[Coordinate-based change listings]

=======

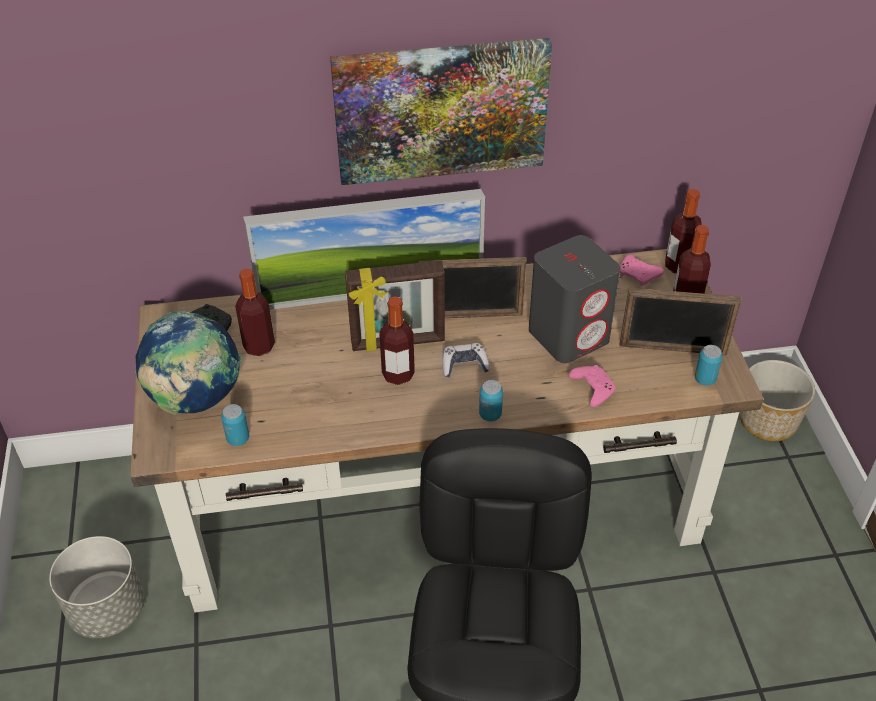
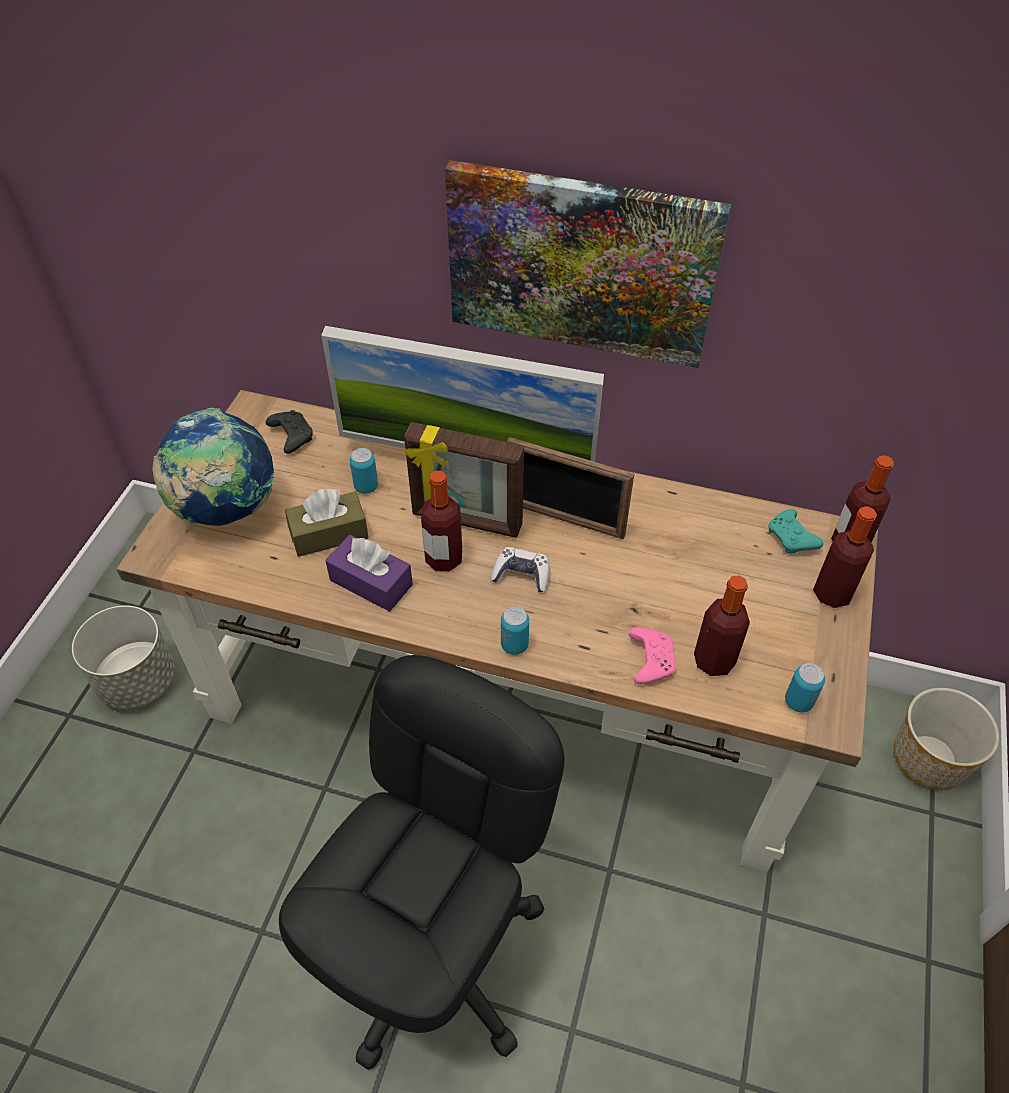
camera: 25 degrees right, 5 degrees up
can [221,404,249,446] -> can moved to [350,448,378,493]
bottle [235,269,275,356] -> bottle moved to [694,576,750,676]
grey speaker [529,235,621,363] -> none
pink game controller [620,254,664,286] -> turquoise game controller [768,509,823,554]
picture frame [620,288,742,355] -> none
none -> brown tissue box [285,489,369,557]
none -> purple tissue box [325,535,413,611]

=======

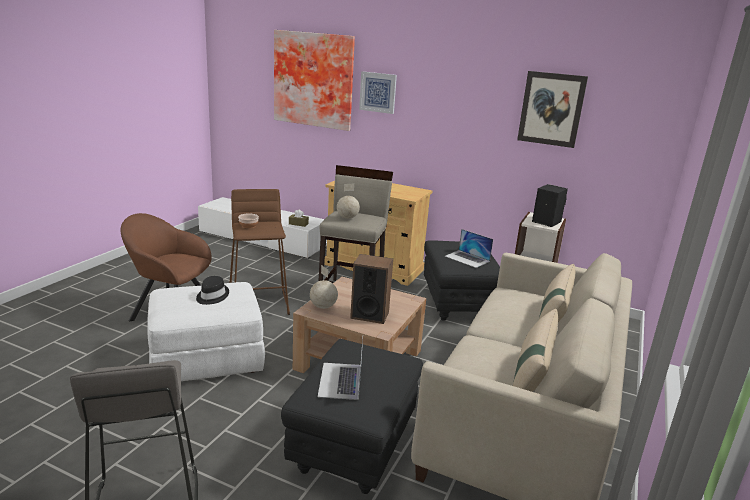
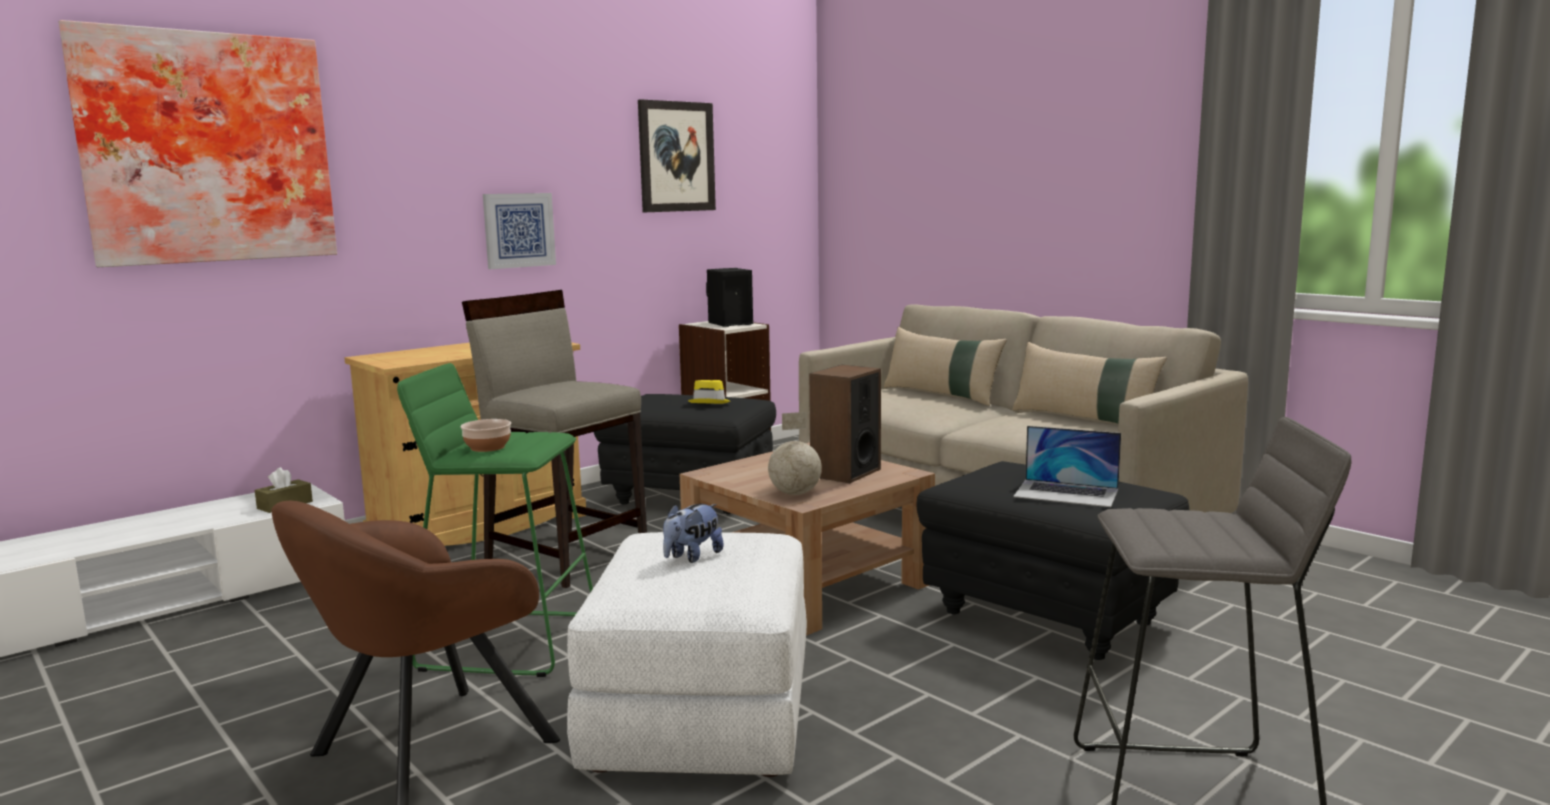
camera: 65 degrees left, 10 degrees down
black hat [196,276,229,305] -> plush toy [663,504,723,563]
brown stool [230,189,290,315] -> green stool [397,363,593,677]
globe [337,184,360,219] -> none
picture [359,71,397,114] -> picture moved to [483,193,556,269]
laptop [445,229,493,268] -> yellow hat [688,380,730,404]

=======

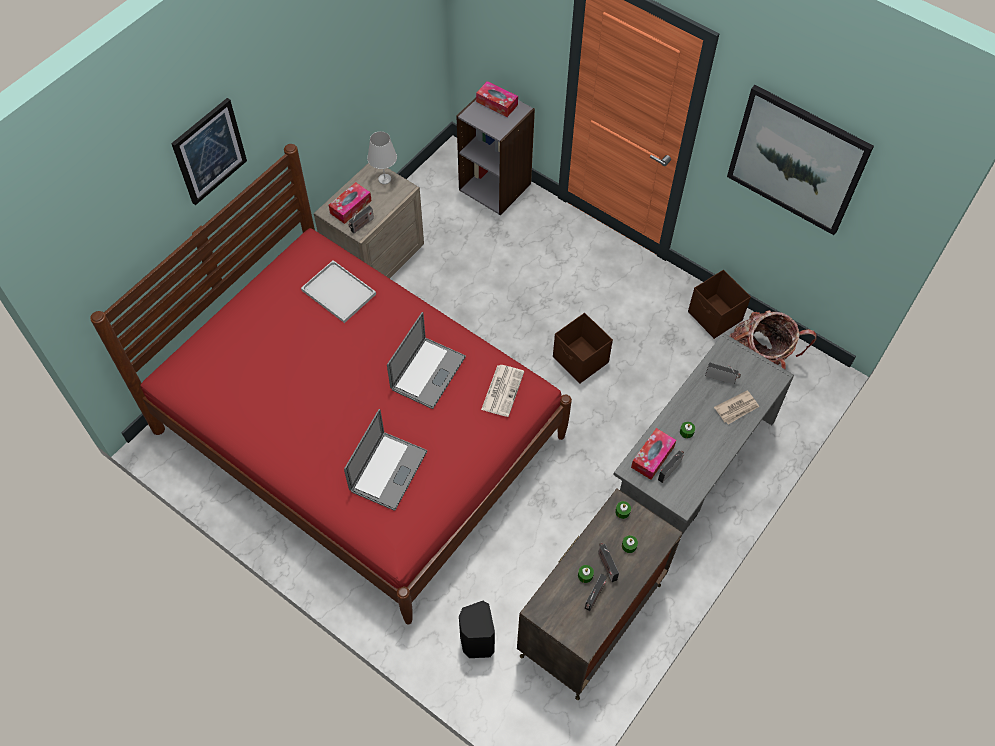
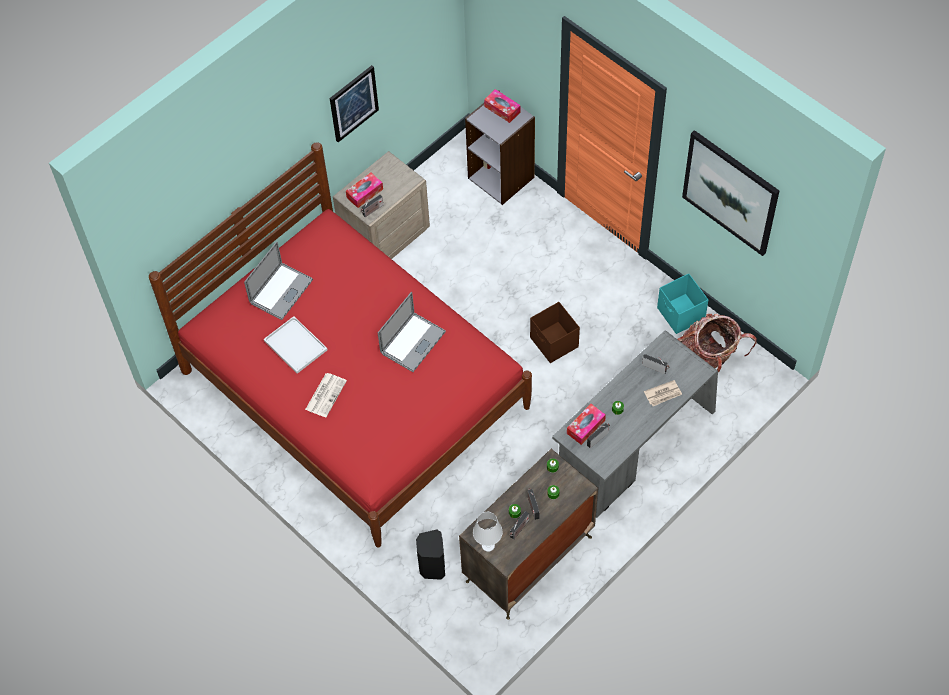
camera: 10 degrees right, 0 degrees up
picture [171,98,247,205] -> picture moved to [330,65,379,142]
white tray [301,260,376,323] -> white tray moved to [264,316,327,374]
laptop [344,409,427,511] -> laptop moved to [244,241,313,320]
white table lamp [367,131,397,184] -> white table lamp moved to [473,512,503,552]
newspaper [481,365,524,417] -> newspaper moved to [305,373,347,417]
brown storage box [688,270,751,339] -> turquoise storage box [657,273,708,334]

=======

### [WORK REQUIRED]
Copy each line above where the string "turquoise" occurs.

### [YOUR RESPONSE]
pink game controller [620,254,664,286] -> turquoise game controller [768,509,823,554]
brown storage box [688,270,751,339] -> turquoise storage box [657,273,708,334]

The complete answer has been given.